■ AUSGEWÄHLTER TEXTABSCHNITT:

Meine Reise nach Ungarn im Mai 2014 – Arbeitstitel „The Transporter“
Beim diesjährigen Ehemaligen-Treffen in Kulmbach (Oberfranken), bei dem ich mit meiner Frau und unserer ungarischen Hündin Tilda angereist war, hatte ich mich am „Ungarischen Abend“ bereit erklärt eine Tour für T.I.N. zu fahren. Die konkrete Anfrage kam schnell, denn bereits für den Mai war eine Tour avisiert und geplant. Der Hauptgrund für diese Aktion war sehr einfach für mich; unsere Hündin „Tilda“ aus Kaposvar, konnte damals wegen eines Notfalls nicht auf dem geplanten Transport mitfahren, was mich und meine Frau auf die gesamte Transport-Problematik überhaupt erst aufmerksam gemacht hatte.
Mein Job war eigentlich sehr einfach, ich musste nur fahren und Fotos und Filmchen von den Neuzugängen machen. Der komplette Transport war von T.I.N. bereits logistisch geplant und bestens durchorganisiert. Meine Fracht: Sabine, die 1. Vorsitzende von T.I.N. und eure Spenden! Die Orga einer solchen Fahrt ist eine Menge Arbeit und alle die damit zu tun haben müssen regelmäßig miteinander kommunizieren und das neben dem „normalen Alltag“. Eine beachtliche Leistung von T.I.N..

■ ERFASSTE DATEN:

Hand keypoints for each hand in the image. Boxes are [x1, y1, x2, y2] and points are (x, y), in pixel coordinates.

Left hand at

* * *

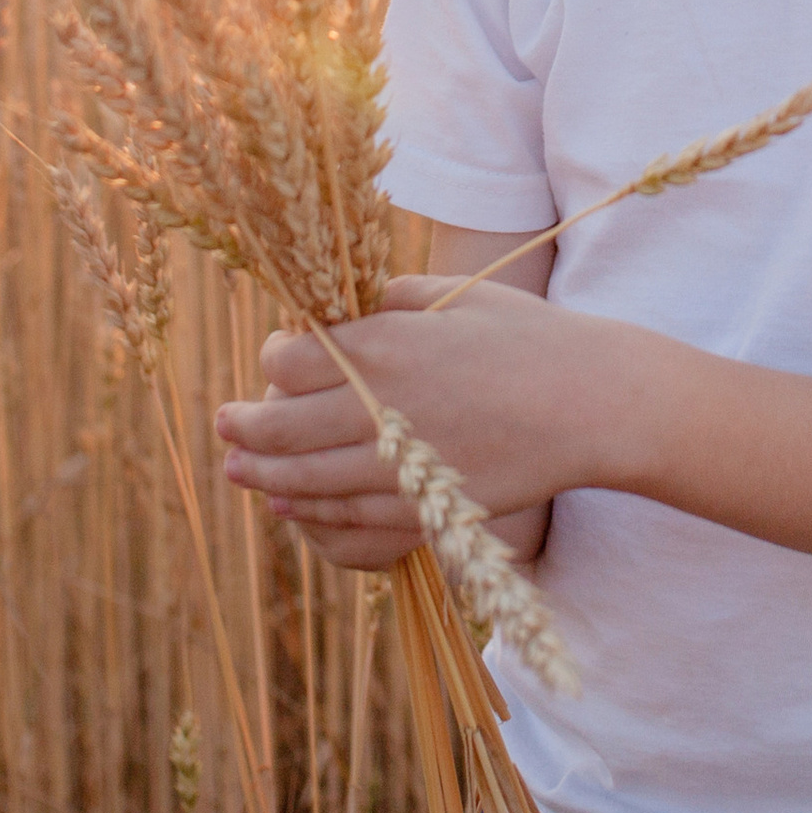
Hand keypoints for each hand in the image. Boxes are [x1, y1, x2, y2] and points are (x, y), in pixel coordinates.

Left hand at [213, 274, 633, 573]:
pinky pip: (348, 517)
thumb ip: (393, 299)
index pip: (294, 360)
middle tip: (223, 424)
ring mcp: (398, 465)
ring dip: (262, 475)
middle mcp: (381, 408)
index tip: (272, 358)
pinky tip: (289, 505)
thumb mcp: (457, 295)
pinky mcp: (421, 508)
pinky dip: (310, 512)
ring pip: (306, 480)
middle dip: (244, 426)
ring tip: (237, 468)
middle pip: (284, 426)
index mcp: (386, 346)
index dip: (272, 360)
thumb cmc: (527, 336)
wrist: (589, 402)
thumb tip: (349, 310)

■ AUFGABENSTELLUNG 1: Stimmen die Aussagen (a) bis (c) mit dem Reisebericht überein? Antworte jeweils mit Ja oder Nein und zitiere die ausschlaggebenden Worte des Reiseberichts wörtlich: (a) Zum Treffen in Kulmbach kam auch die Hündin Tilda mit. (b) Der Transport musste noch logistisch geplant werden. (c) Tilda stammt aus Kaposvar.
■ AUFGABENSTELLUNG 2: Welches Amt hat Sabine laut dem Reisebericht bei T.I.N. inne?
Für die Bearbeitung spielen die Einträge keine Rolle.

■ SCHRIFTLICHE ANTWORT 1:
(a) Ja: „bei dem ich mit meiner Frau und unserer ungarischen Hündin Tilda angereist war“
(b) Nein: „Der komplette Transport war von T.I.N. bereits logistisch geplant und bestens durchorganisiert.“
(c) Ja: „unsere Hündin „Tilda“ aus Kaposvar“

■ SCHRIFTLICHE ANTWORT 2: Sabine ist die 1. Vorsitzende von T.I.N.